So long story short, a very close guy friend of mine is the sweetest guy ever and has been there for me through a lot. I just recently got out of a very long relationship and definitely am not over it. He was there for me through all that and so supportive and sweet. He always drops hints about how crazy he is about me but he's too shy to make a move. I'm not sure how I feel about him, I definitely am attracted to him and he is so nice and sweet, but I'm afraid if I explore my romantic side with him and it doesn't work out he will be deco stated and the friendship ruined.

Posted

Don't do it! Right now you need your friends! If you aren't feeling it with him then don't go there and ruin your friendship just because you are feeling lonely and he seems interested. Give it time... when you have fully healed you might see things differently with him but if you do it now while you are still hurting then you more than likely will do exactly what you are afraid of... hurt him and ruin your friendship.

Posted

Do the decent thing and don't start something romantic with him. You admit that you are not ready, so spare him any disappointment.

Posted

You know, it seems like when you just break up with someone and need time to heal and process it is the very time guys come out of the woodwork. Sometimes I don't think you should trust their motives because it's a bit like a cheetah singling out the lame antelope. They know you're more vulnerable. Of course, it depends on their conduct. But it's not a good time to get into another relationship. After a big public nasty cheating with best friend breakup, I had four guys I already knew circling the wagons. I think in that case, it was mostly good and maybe kept me from spiraling down in the "I am worthless and unattractive" black hole, but it was disconcerting. And then one friend after those others stepped back pretty much insisted on us being together. It just isn't a good time. It ruined the friendship pretty much. I mean, the last thing you need on top of losing a love is to then line up your "friends," date them, and then have that fail and one by one lose them as well.

 

I say just go out with friends, meet new people, stay busy and just file him away for when you're back in the saddle.

Posted

I am a guy: I would sit him down and tell him exactly what you wrote here. Guys respond well to 'hard facts' and possibilities.

 

 

So long story short, a very close guy friend of mine is the sweetest guy ever and has been there for me through a lot.
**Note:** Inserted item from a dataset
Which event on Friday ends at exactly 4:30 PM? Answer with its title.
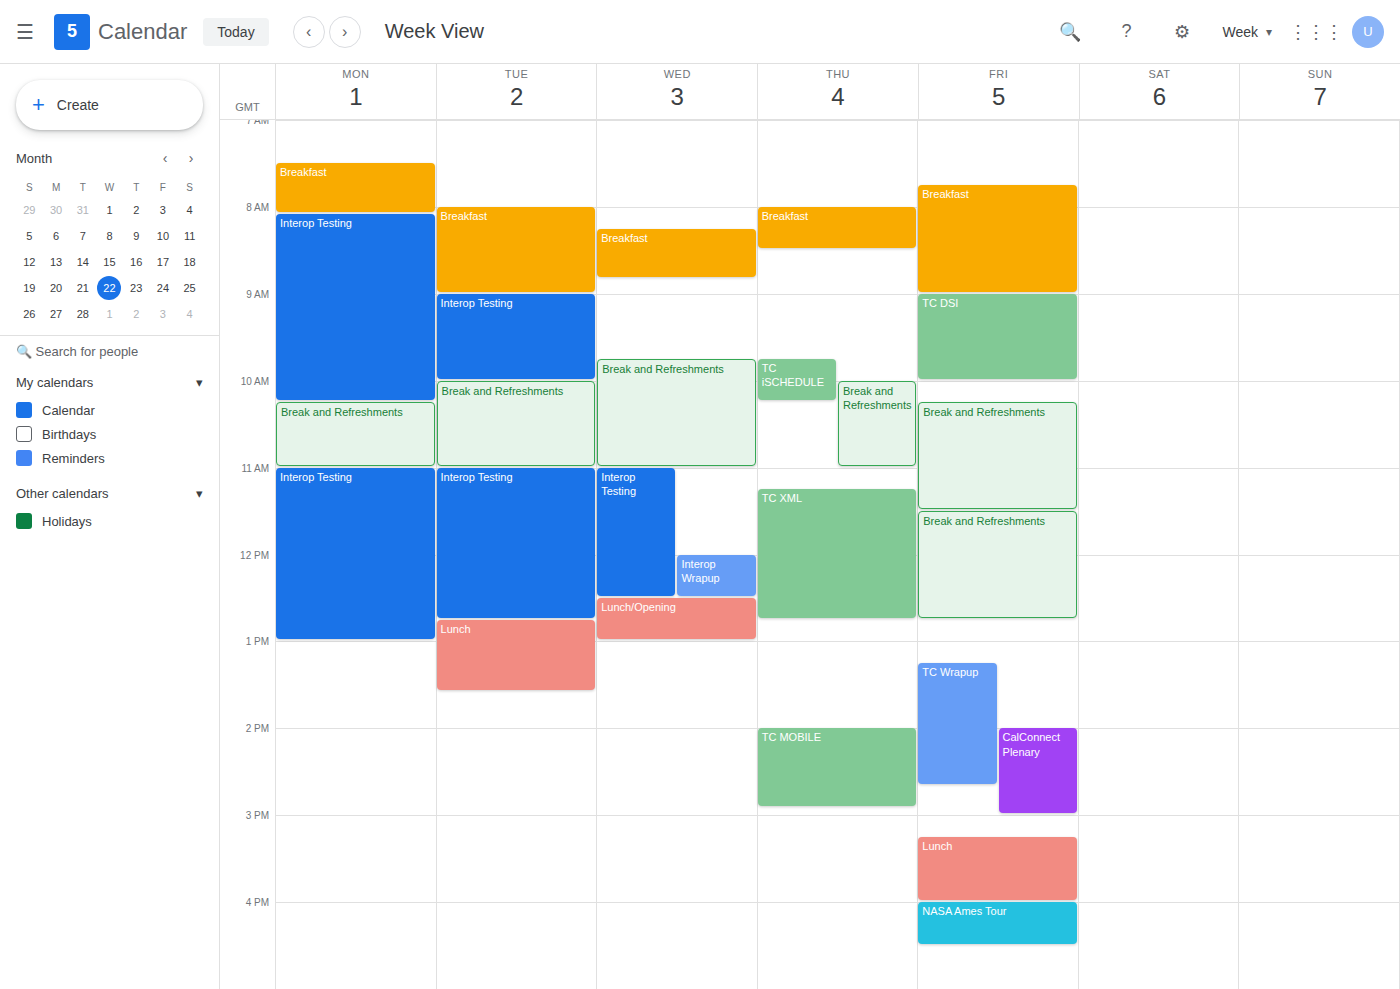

I just recently got out of a very long relationship and definitely am not over it. He was there for me through all that and so supportive and sweet. He always drops hints about how crazy he is about me but he's too shy to make a move. I'm not sure how I feel about him, I definitely am attracted to him and he is so nice and sweet, but I'm afraid if I explore my romantic side with him and it doesn't work out he will be deco stated and the friendship ruined.
Posted

To add to that... I think it's good to be open and not hidden. Don't beat around the bush. If he's a "smart guy" he'll get it. And, no matter what happens, that kind of intimacy will only serve to make you both closer, whether friends or more than that.

 

I am a guy: I would sit him down and tell him exactly what you wrote here. Guys respond well to 'hard facts' and possibilities.